Records for the task.
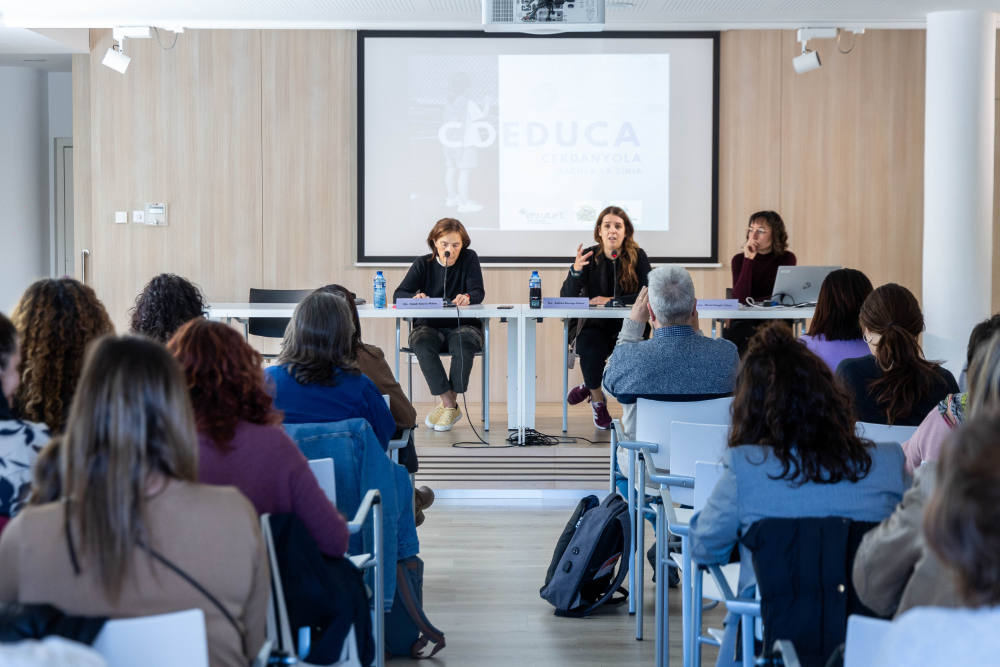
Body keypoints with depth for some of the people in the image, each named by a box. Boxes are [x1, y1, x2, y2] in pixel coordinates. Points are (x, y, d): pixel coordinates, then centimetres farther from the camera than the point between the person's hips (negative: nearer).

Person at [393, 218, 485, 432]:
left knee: (463, 345, -37)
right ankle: (450, 406, -26)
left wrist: (467, 297, -35)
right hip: (429, 327, 1)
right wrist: (415, 297, -31)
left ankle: (447, 404, -21)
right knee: (422, 345, -35)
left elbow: (478, 292, -9)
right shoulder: (422, 264, 3)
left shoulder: (469, 258, 2)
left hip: (463, 326, -1)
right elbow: (398, 294, -6)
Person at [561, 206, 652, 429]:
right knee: (589, 350, -32)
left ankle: (590, 387, -2)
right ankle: (598, 401, -1)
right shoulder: (589, 256, 0)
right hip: (595, 325, 0)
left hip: (628, 325, 0)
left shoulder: (638, 256, -2)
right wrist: (576, 270, -24)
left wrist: (613, 300, -20)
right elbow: (566, 298, -6)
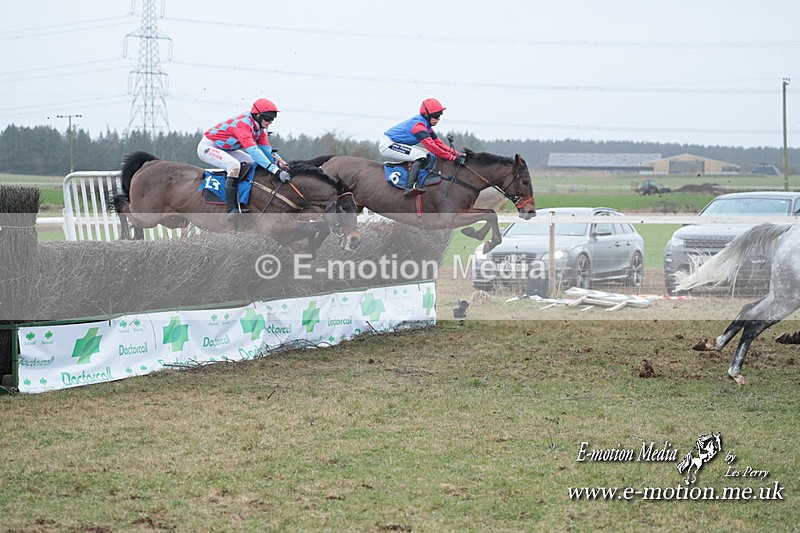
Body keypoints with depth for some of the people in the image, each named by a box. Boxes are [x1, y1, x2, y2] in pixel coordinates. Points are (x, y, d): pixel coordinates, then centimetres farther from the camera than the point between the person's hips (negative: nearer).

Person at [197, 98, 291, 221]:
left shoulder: (259, 127, -1)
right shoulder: (243, 123, -32)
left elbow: (267, 149, 0)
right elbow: (253, 151, -42)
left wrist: (281, 164, -20)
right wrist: (275, 170, -48)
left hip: (225, 149, 10)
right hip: (208, 147, -10)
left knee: (254, 164, 1)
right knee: (234, 165, -32)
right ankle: (232, 209, -33)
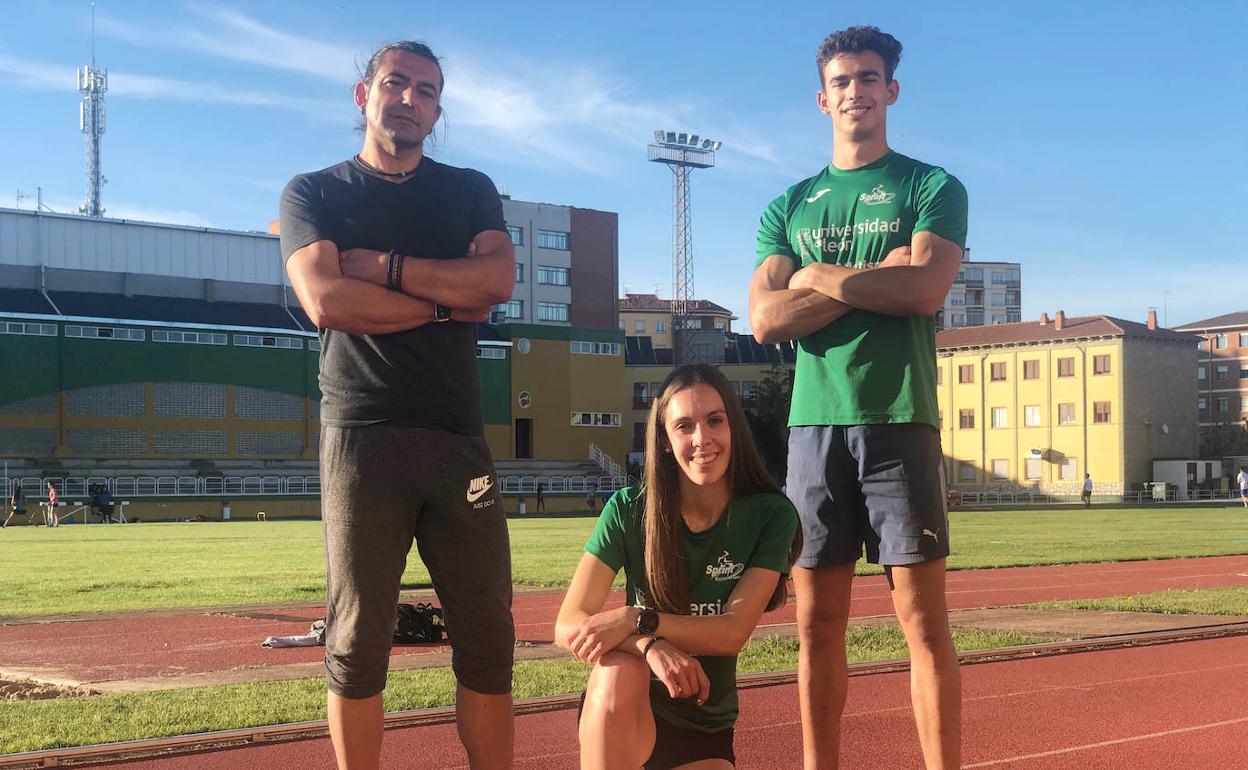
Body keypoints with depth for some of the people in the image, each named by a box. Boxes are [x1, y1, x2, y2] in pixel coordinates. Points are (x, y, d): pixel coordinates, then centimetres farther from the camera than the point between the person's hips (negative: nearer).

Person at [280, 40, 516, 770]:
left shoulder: (470, 190, 17)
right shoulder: (314, 192, 10)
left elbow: (496, 280, -3)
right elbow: (326, 300, -8)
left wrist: (384, 267, -6)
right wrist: (446, 300, -3)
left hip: (460, 438, 3)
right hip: (361, 436, -2)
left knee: (488, 639, 2)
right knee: (358, 642, -2)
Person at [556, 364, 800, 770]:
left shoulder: (770, 516, -8)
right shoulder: (629, 510, -10)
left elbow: (733, 632, -16)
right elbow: (568, 627, -16)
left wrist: (636, 620, -29)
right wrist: (649, 645, -35)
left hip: (703, 726, 1)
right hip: (622, 714, -1)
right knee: (621, 668, -35)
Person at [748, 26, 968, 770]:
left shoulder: (931, 188, 6)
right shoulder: (790, 207, 15)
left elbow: (924, 290, -12)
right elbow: (766, 319, 1)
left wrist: (820, 276, -3)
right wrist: (874, 282, -8)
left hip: (901, 421, -3)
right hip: (814, 424, 3)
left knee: (924, 620, -5)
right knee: (818, 624, 6)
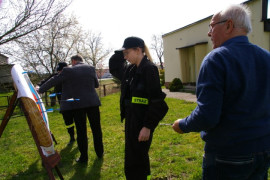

Work order. Reproduce all the records above with every "Person at" swapped for "Individual at" and everything else unchanged, leaving out the pictures.

Written response.
Body keypoints with depth for some of the people in the image, each named by a box. Boxes are [x1, y1, x2, y2] in pixel coordinates. Points are (x, y, d): pixel coordinates, then centimetres farther from the camera than the point between the person's hips (negative: nearer).

Individual at [393, 218, 485, 432]:
left knee: (463, 345, -37)
right ankle: (450, 406, -26)
left wrist: (467, 297, -35)
right hip: (429, 327, 1)
right wrist: (415, 297, -31)
left ankle: (447, 404, -21)
right knee: (422, 345, -35)
left elbow: (478, 292, -9)
right shoulder: (422, 264, 3)
left shoulder: (469, 258, 2)
left hip: (463, 326, -1)
right elbow: (398, 294, -6)
Individual at [561, 206, 652, 429]:
right knee: (589, 350, -32)
left ankle: (590, 387, -2)
right ankle: (598, 401, -1)
right shoulder: (589, 256, 0)
right hip: (595, 325, 0)
left hip: (628, 325, 0)
left shoulder: (638, 256, -2)
right wrist: (576, 270, -24)
left wrist: (613, 300, -20)
right elbow: (566, 298, -6)
Body keypoints with depth for some of the people in the image, each named by a box. Boxes are [x1, y1, x2, y2] in pixel coordinates. Points are (x, y, d): pixel coordinates, then centimetres farther from the camera than the point between the person's hips (negative: nearer).

Individual at [197, 98, 291, 221]:
left shoulder: (259, 127, -1)
right shoulder: (243, 123, -32)
left elbow: (267, 149, 0)
right elbow: (253, 151, -42)
left wrist: (281, 164, -20)
right wrist: (275, 170, -48)
left hip: (225, 149, 10)
right hip: (208, 147, -10)
left knee: (254, 164, 1)
right knee: (234, 165, -32)
right ankle: (232, 209, -33)
Body keypoints with depth for some of the people in the image, each named by a box. Boxes are [x1, y1, x2, y2] in pixel coordinates. Points are (x, y, d): pixel coordinates, then centimetres farther from the camera than the point between the person's hips (negative: nearer).

Individual at [280, 40, 516, 770]:
left shoulder: (470, 190, 17)
right shoulder: (314, 192, 10)
left elbow: (496, 280, -3)
right elbow: (326, 300, -8)
left wrist: (384, 267, -6)
right wrist: (446, 300, -3)
left hip: (460, 438, 3)
right hip: (361, 436, -2)
left knee: (488, 639, 2)
right knee: (358, 642, -2)
Individual at [556, 364, 800, 770]:
left shoulder: (770, 516, -8)
right shoulder: (629, 510, -10)
left elbow: (733, 632, -16)
right elbow: (568, 627, -16)
left wrist: (636, 620, -29)
right wrist: (649, 645, -35)
left hip: (703, 726, 1)
right hip: (622, 714, -1)
right knee: (621, 668, -35)
Individual at [748, 26, 968, 770]:
left shoulder: (931, 188, 6)
right shoulder: (790, 207, 15)
left elbow: (924, 290, -12)
right elbow: (766, 319, 1)
left wrist: (820, 276, -3)
right wrist: (874, 282, -8)
left hip: (901, 421, -3)
right hip: (814, 424, 3)
left knee: (924, 620, -5)
right knee: (818, 624, 6)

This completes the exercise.